Rachel Trickett
Mabel Rachel Trickett, known as Rachel Trickett, was an English novelist, non‑fiction writer, literary scholar, and a British academic; she was Principal of St Hugh's College, Oxford, for nearly twenty years, between 1973 and 1991.
Early life and education
Trickett's father was a postman. She studied at Lady Margaret Hall, Oxford. She became a lecturer in English at the University of Hull in 1946 and in 1954 she returned to Oxford as a fellow and tutor at St Hugh's College.Principal of St. Hugh's College
As Principal of St.

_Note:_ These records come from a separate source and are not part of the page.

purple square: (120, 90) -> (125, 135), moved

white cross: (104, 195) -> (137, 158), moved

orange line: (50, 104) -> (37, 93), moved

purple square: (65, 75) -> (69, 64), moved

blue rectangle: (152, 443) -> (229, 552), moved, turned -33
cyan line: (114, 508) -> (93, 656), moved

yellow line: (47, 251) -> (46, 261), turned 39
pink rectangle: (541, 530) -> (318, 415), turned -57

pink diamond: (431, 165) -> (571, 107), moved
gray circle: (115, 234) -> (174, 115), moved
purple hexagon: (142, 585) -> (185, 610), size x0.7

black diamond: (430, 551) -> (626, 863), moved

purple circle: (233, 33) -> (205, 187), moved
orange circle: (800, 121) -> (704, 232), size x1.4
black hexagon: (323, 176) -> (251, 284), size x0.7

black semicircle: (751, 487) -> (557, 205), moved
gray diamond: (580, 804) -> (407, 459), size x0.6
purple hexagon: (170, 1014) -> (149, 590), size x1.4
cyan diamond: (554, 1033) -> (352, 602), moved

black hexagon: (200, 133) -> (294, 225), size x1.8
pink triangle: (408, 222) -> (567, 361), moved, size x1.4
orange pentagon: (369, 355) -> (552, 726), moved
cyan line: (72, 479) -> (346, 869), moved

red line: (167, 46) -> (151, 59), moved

Hugh's College, Trickett often showed a side of gaiety: on her instruction, the chapel at the college was redecorated in 18th-century colours.Her friend Laurence Whistler designed the college's gilded wrought iron Swan gates, which are now by the Principal's house on Canterbury Road.
Other work
Trickett was the author of the novels The Return Home and The Course of Love. Her The Honest Muse: A Study in Augustan Verse was published by Clarendon Press, Oxford, in 1967.Michael Gearin-Tosh wrote in her obituary for The Independent that "she had a wicked eye for the conceit of academics, their insularity and devious manipulations", an attitude which made her a soul‑mate of Erich Heller.